Die Fernsehbosse und ihre Blondinen: Für Momente immerhin wird Weingartners Film ironisch und bitterböse. Aber vor der zwerchfellerschütternden Schärfe von „Schtonk“ oder dem schrillen Surrealismus der „Truman Show“ scheut er zurück. Die totale Manipulation, die ganze Wahrheit: Alles will wortreich – und simplifizierend – erklärt sein.

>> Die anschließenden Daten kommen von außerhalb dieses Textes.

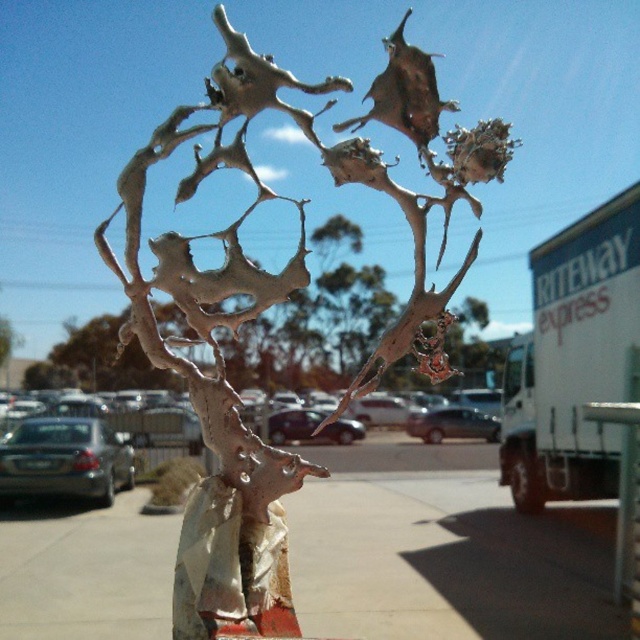
Is matte silver sculpture at center thinner than smooth concrete sidewalk at center?

Yes.

How much distance is there between matte silver sculpture at center and smooth concrete sidewalk at center?

The distance of matte silver sculpture at center from smooth concrete sidewalk at center is 81.58 centimeters.

Is point (269, 80) closer to camera compared to point (384, 580)?

That is True.

Locate an element on the screen. This screenshot has height=640, width=640. matte silver sculpture at center is located at coordinates (276, 304).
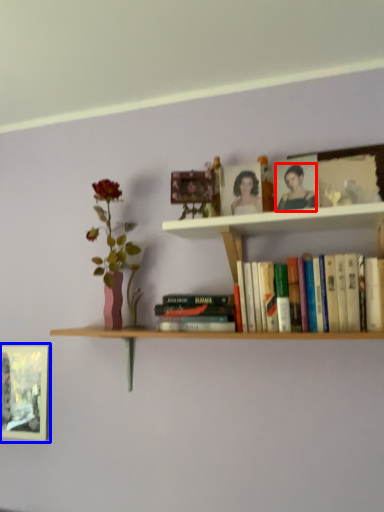
Question: Which of the following is the closest to the observer, person (highlighted by a red box) or picture frame (highlighted by a blue box)?

Choices:
 (A) person
 (B) picture frame

Answer: (A)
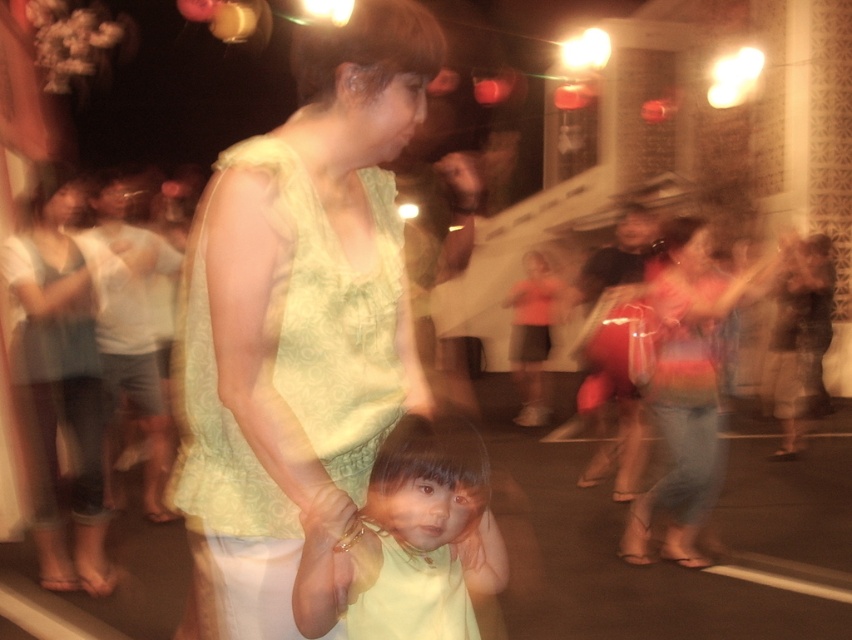
You are at the center of the scene and notice the light green fabric at center. Can you describe its exact position using coordinates?

The light green fabric at center is exactly located at coordinates point (297, 314).

You are at a party and see two fabrics displayed at the center of the room. The light green fabric at center and the light yellow fabric at center. Which fabric is taller?

The light green fabric at center is taller than the light yellow fabric at center.

Looking at this image, you are a photographer at the event and want to focus on the light green fabric at center and light yellow fabric at center. Which fabric should you adjust your camera focus to first if you want to capture both clearly?

The light green fabric at center is closer to the viewer than the light yellow fabric at center, so you should focus on the light green fabric at center first to ensure both are in focus.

Weshalb der Plot krude bleibt, Moritz Bleibtreu seinen Designer-Flachbildschirm schön symbolisch von der Dachterrasse wirft und obendrein den Volkshochschullehrer geben muss. Als er die faschistoiden Grundzüge der Mediengesellschaft erläutert, scheut er auch vor einem Zitat aus Hitlers „Mein Kampf“ nicht zurück. Das Kino, eine Besserungsanstalt.

Wenigstens gibt es die Quotenkillerbande. Zwecks Zugriff auf die in 5500 deutschen Haushalten installierten Quotenboxen engagiert das Trio eine Arbeitslosencombo, bestehend aus einem Inder, einem Bankräuber, einem Pyrotechniker, einem Religionsfanatiker und einem Alkoholiker: die reinste Gurkentruppe. Und siehe da, wenn Weingartner eben jene „Unterschicht“ zeigt, die vom Fernsehen angeblich für dumm verkauft wird, entwickelt er komödiantisches Talent. „Fassbinder?“, fragt einer beim Studium der TV-Zeitschrift, „ist das ein Lehrberuf?“

Schade, dass Weingartner sich seinen Spieltrieb immer wieder verbietet und auch sein Chaos-Quotenbox-Club ein vorgestanztes Typenkabinett bleibt, trotz mancher Pointe. Filme befreien den Kopf. Aber eine Revolution im Namen des heiligen Ernstes ist keine.